Exercise task 1: According to the passage about Lincoln Steffens, in what year did he come into the offices?

Given passage:
============================================================

The Confessions Of A Reformer

Frederic C. Howe



[Part 6 of 11]


CHAPTER 19 / PRE-WAR RADICALS


One day in 1903 Lincoln Steffens came into our offices. I had been reading his articles on "The Shame of the Cities" in McClure's Magazine, and was eager to meet him. ...acquaintance furnished me the astonishing discovery that Lincoln Steffens was an artist rather than a reformer.

He was getting good copy, was seeing extraordinary men, bankers, bosses, grafters; he set down the things he saw and got more enjoyment than hatred out of the dishonor he uncovered. He paid little attention to the machinery of government, to the things other men thought important. ...[p.182]

...He found out that the "dirty" bosses took orders. They were scavengers, stokers, shovellers, who kept the machines going for the captains on the bridge. They organized the saloon; they took graft from prostitutes, bartered in contracts. But they did it not alone for themselves; there were others involved, men whom they only knew casually -- bankers, clubmen, gentlemen, whose influence was so powerful that it protected them from exposure through the press. Steffens disclosed what came to be known as the "invisible government." He coined phrases which stuck. He awakened us to shame -- made it possible for us to understand what was the matter. He showed a more penetrating knowledge of politics than any writer in the country.

============================================================

Given information:
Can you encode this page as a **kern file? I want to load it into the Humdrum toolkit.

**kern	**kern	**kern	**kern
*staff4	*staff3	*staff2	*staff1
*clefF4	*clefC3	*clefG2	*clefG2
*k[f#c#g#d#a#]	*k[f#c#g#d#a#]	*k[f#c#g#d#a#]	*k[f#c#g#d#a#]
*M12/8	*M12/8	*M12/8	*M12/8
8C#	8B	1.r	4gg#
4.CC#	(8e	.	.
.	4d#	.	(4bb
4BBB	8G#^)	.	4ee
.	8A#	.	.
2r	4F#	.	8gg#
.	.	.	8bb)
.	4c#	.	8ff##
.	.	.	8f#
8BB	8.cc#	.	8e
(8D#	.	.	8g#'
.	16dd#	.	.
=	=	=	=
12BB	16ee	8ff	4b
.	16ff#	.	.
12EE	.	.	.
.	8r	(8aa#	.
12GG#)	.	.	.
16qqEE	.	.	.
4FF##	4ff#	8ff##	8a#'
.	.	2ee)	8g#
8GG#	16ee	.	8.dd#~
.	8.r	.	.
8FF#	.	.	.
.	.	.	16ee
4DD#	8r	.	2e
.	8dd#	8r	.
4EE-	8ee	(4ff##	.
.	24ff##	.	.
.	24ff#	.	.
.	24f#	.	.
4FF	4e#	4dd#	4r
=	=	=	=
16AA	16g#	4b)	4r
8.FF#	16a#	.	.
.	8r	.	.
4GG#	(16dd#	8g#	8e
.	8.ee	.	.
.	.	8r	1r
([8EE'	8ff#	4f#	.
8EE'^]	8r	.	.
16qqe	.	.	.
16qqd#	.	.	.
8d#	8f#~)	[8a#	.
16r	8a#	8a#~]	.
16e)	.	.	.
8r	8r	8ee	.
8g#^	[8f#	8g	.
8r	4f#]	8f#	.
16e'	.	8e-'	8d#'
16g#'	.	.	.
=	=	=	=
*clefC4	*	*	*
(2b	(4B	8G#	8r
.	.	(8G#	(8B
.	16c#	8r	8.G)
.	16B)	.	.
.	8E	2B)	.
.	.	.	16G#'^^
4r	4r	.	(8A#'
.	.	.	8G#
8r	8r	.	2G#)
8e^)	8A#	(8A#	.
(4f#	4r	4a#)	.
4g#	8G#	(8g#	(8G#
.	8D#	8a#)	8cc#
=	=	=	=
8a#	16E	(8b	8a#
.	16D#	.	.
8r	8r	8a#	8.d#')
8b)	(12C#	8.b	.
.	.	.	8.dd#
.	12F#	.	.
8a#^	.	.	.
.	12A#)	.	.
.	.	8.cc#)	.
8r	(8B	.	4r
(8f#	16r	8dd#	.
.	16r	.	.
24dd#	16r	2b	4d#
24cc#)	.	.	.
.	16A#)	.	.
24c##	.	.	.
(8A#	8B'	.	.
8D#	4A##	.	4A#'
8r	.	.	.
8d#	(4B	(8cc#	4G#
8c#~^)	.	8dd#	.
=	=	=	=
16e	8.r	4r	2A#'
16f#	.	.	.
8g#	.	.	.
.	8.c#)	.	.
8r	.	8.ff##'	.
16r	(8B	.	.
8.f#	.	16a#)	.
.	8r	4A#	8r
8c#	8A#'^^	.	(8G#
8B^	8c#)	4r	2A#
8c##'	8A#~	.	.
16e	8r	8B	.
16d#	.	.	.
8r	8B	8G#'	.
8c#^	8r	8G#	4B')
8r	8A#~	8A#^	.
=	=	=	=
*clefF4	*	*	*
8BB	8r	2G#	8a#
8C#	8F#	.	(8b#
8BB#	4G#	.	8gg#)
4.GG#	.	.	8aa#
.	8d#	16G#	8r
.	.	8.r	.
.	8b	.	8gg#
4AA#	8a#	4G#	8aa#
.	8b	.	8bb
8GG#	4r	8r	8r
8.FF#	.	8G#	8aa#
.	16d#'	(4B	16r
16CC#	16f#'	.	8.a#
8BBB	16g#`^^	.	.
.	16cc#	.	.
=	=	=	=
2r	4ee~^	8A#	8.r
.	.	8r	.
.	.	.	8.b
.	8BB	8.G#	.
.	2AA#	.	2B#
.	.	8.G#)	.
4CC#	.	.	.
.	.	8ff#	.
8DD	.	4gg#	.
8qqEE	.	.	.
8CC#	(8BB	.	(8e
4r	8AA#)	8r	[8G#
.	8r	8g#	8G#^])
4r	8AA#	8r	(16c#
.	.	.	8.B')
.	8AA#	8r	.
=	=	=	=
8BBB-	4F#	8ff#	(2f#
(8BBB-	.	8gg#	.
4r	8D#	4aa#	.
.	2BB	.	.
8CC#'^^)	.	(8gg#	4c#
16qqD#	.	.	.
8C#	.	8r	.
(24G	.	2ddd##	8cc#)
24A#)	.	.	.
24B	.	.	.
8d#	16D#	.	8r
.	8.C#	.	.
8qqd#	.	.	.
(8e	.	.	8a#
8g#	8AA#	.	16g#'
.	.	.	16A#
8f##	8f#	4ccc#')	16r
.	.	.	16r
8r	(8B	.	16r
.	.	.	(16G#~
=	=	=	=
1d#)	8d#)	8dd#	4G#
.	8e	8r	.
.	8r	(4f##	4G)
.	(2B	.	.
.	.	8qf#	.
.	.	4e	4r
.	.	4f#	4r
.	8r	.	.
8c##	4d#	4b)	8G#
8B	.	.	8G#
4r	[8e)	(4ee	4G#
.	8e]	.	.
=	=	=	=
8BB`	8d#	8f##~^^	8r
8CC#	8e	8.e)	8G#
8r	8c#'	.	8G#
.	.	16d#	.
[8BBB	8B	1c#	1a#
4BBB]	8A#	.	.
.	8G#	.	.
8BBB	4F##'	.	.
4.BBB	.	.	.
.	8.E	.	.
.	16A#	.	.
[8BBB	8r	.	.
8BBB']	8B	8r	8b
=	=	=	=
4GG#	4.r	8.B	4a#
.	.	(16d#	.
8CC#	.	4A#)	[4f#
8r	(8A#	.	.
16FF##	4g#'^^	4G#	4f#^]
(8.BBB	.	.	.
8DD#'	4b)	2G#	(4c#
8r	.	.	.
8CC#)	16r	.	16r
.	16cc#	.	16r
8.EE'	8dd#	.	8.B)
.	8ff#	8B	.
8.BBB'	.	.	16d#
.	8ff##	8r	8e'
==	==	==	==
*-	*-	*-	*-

============================================================

Exercise task 2: Report how many lines of the records contain the string "kern". Give only the number.

Solution 1: 1903

Solution 2: 2